Der Führungswechsel bei Deutschlands drittgrößten Ferienflieger zeichnete sich bereits seit längerem ab. Vor knapp zwei Jahren nahm Marbach im LTU-Führungscockpit neben Daugaard Platz. Die Bestellung gilt als Vertrauensbeweis des mächtigen REWE-Chefs Hans Reischl, der zugleich dem Aufsichtsrat der Airline vorsteht. "Co-Pilot" Marbach übernahm danach weitere Aufgabenbereiche in der Airline-Chefetage.
Mit Daugaard geht ein Finanzexperte von Bord, der die LTU durch die Existenz bedrohende Krise geführt hatte. Als die SwissAir vor drei Jahren zahlungsunfähig wurde, drohte mit dem größten Gesellschafter auch das Düsseldorfer Lufttransportunternehmen abzustürzen. Der Däne schnürte mit Banken, der REWE-Gruppe, Arbeitnehmervertretern und der Landesregierung ein Rettungspaket, das LTU zu neuem Auftritt verhalf.
Mit Marbach rückt ein Vertriebsexperte mit Detailkenntnis an die Spitze. Der Rheinländer war bei LTU schon auf verschiedenen Stationen tätig. In den 80er Jahren kaufte Marbach für die Tochter Jahn Reisen Hotelbetten und schnürte für die Schwester Tjaereborg Reisepakete. Anfang der 90er führte er die spanische Airline-Tochter LTE. Seit fünf Jahren ist er Geschäftsführer der größten deutschen Reisebürokette ATLASREISEN.
Der Vater dreier Kinder will zu Gunsten der LTU Aufgaben innerhalb der Touristikgruppe REWE abgeben, die mit 40 Prozent an LTU beteiligt ist. Bisher war er von REWE, die die LTU- Reiseveranstalter komplett übernommen hatte, nur an die Airline ausgeliehen. Als Vertriebschef der drittgrößten deutschen Touristik- Gruppe hat Marbach schon dafür gesorgt, dass die rot-weißen Ferienflieger besser ausgelastet werden.
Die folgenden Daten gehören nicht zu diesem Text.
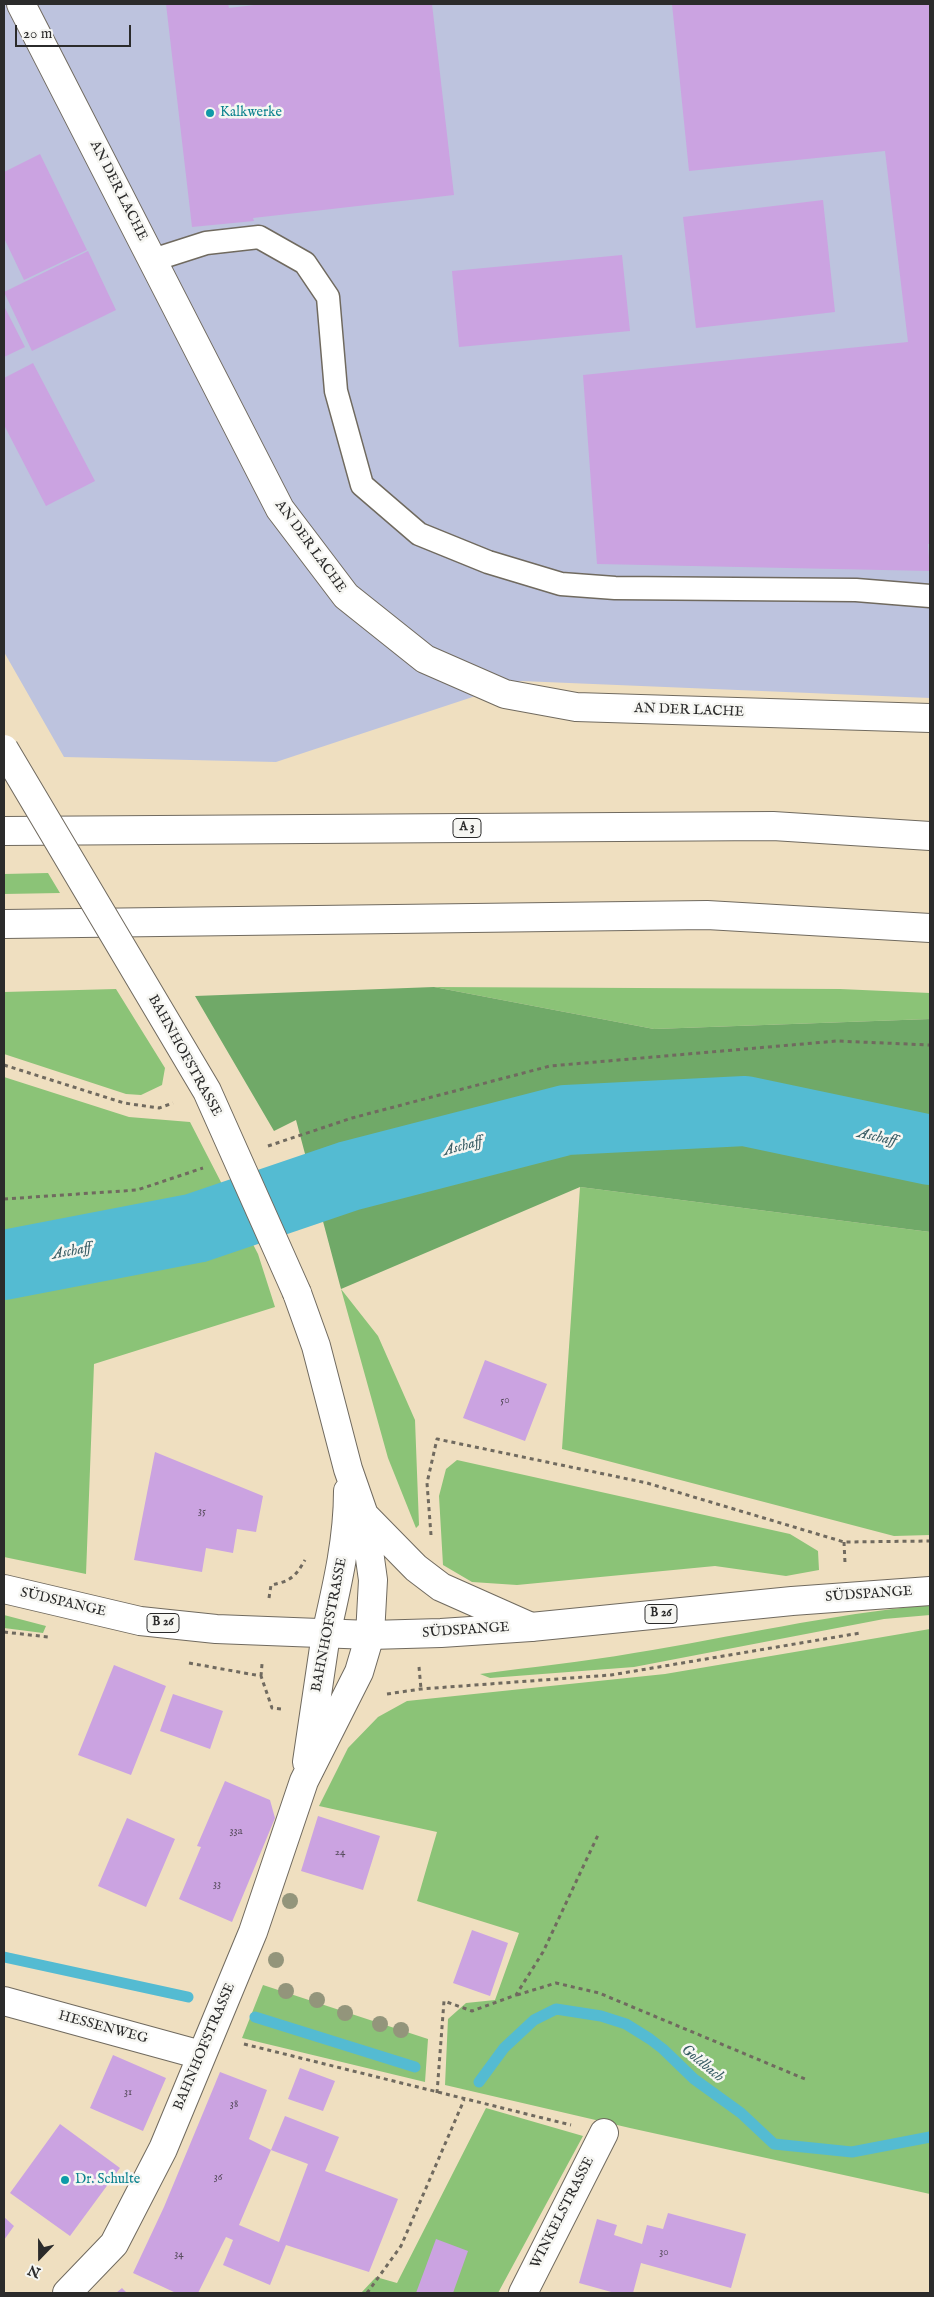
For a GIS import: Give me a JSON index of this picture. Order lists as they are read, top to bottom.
{
  "streets": {
    "main road": [
      "AN DER LACHE",
      "A 3",
      "BAHNHOFSTRASSE",
      "SÜDSPANGE",
      "B 26",
      "HESSENWEG",
      "WINKELSTRASSE"
    ]
  },
  "crossings": [
    ["BAHNHOFSTRASSE", "SÜDSPANGE"],
    ["BAHNHOFSTRASSE", "HESSENWEG"]
  ],
  "water": ["Aschaff", "Goldbach"],
  "places": ["Kalkwerke", "Dr. Schulte"],
  "house_numbers": [
    "50",
    "35",
    "33a",
    "24",
    "33",
    "31",
    "38",
    "36",
    "30",
    "34"
  ],
  "scale_bar": "20 m",
  "north": "bottom"
}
Für gut gefüllte Maschinen werden auch verstärkt Kurzfristaufträge eingeholt. So flog LTU in der sechswöchigen Pilgersaison Anfang 2003 rund 30 000 Moslems aus Europa auf die arabische Halbinsel. Auch für Fußballfans ist LTU im Einsatz. Heftige Kritik rief eine Verbindung nach Kabul hervor. Die Pilotenvereinigung Cockpit äußerte massive Sicherheitsbedenken. Diese Route wird gegenwärtig auf Anraten des Auswärtigen Amtes nicht bedient.
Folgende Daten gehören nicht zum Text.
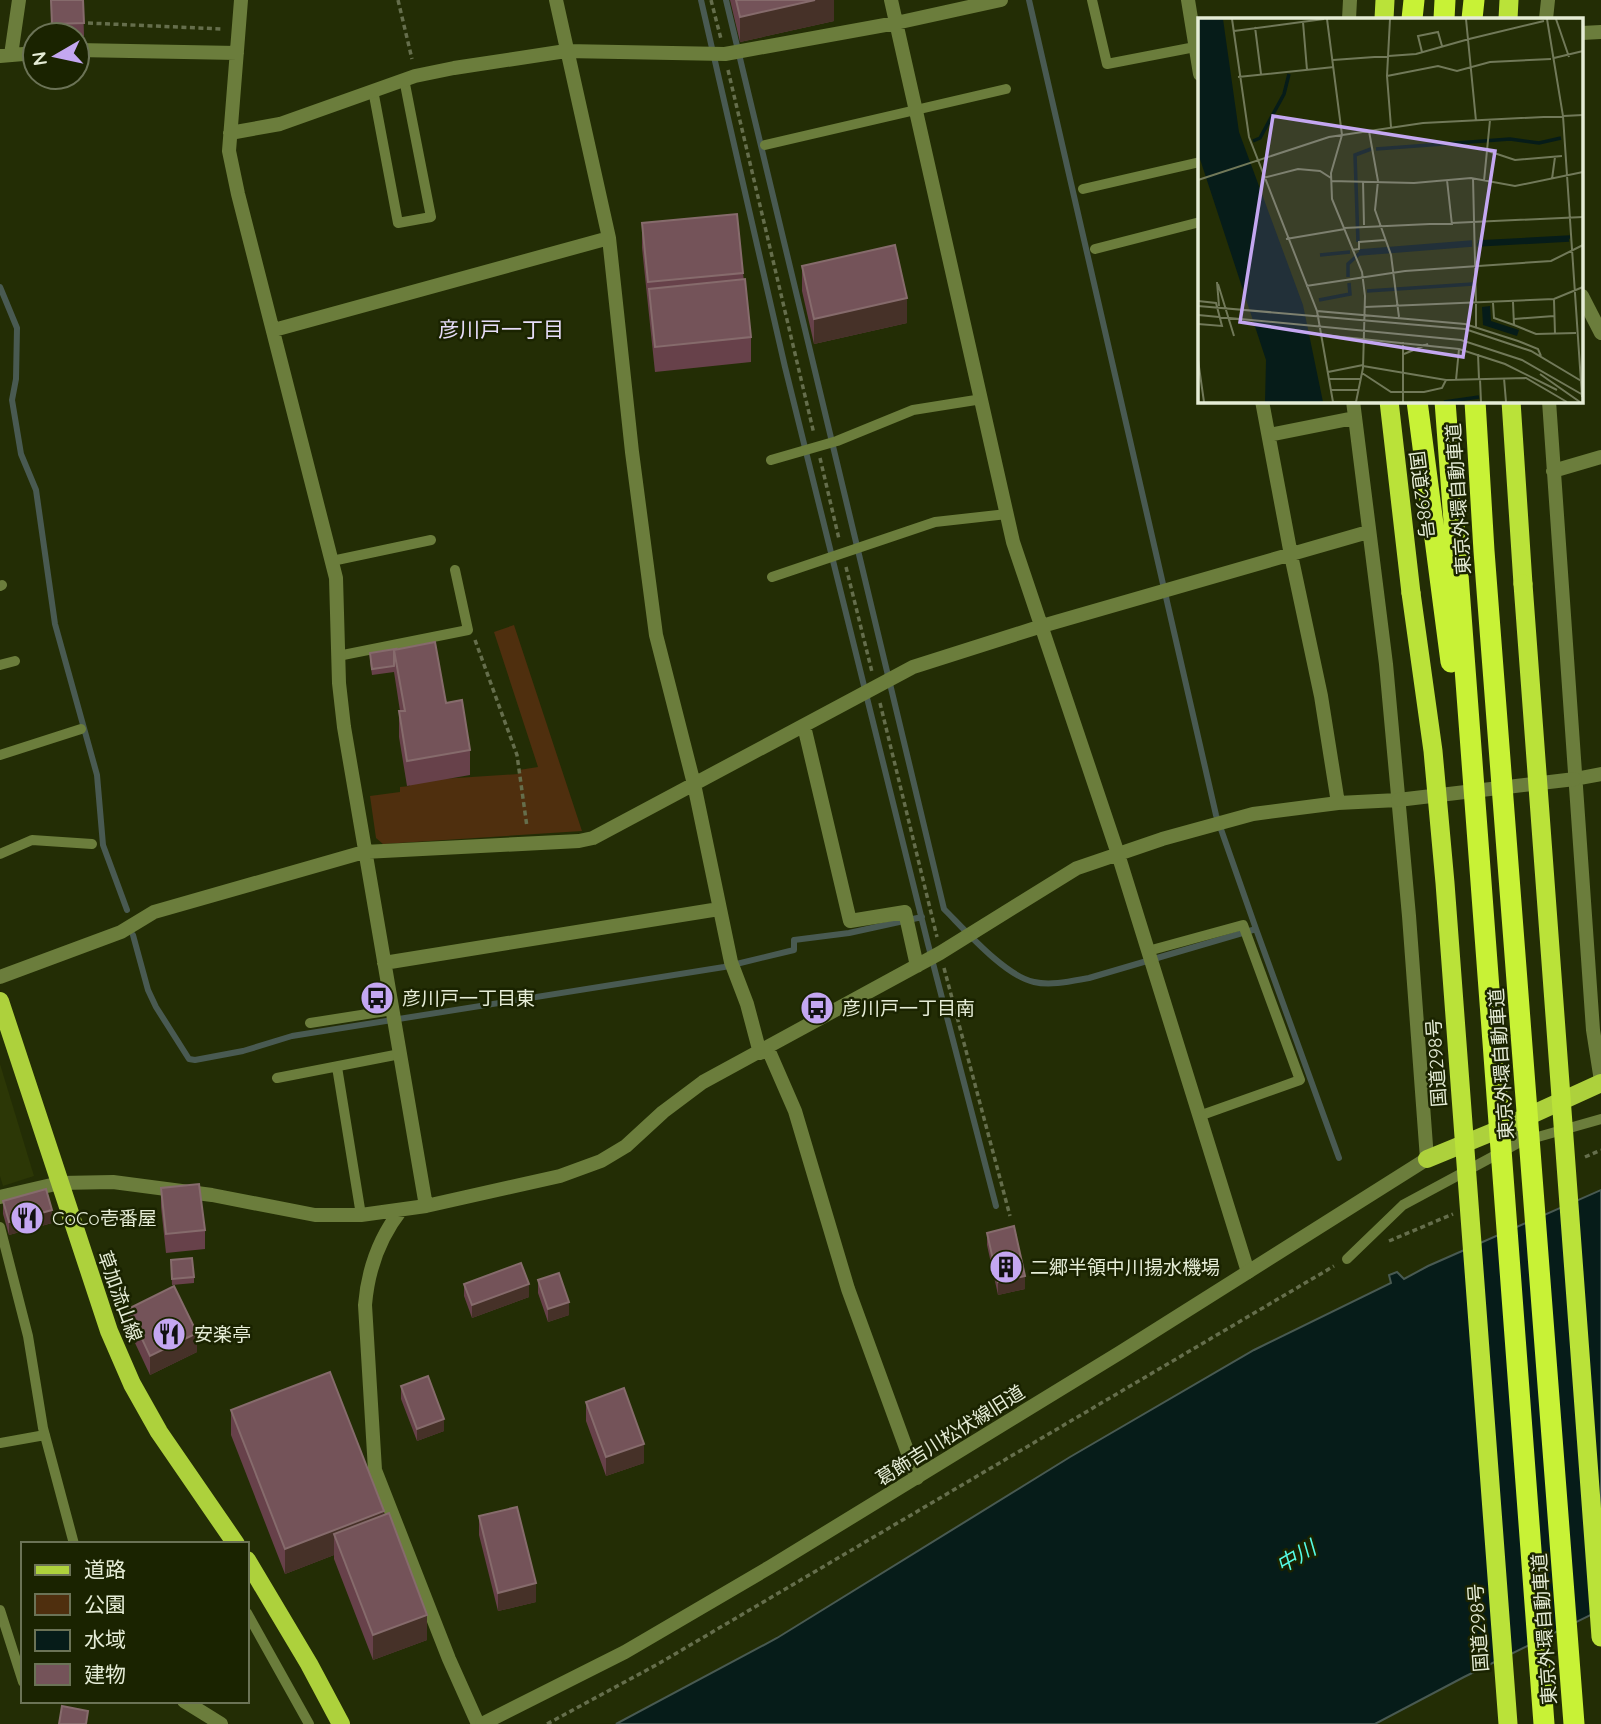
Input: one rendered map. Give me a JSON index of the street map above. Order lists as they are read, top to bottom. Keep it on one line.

Zum Abschluss der Flottenerneuerung Anfang Juli appellierte Marbach an die versammelte Mannschaft, dass die 24 neuen Maschinen zum Erfolg allein nicht ausreichten. Teamgeist und Flexibilität seien ebenso wichtig. 2004 soll mit hartem Sparkurs die Gewinnzone erreicht werden. "Wir sind wieder wer", rief Marbach unter Beifall. Seinen Schreibtisch stellte er in der LTU-Airporthalle dicht beim Flugzeugpersonal auf.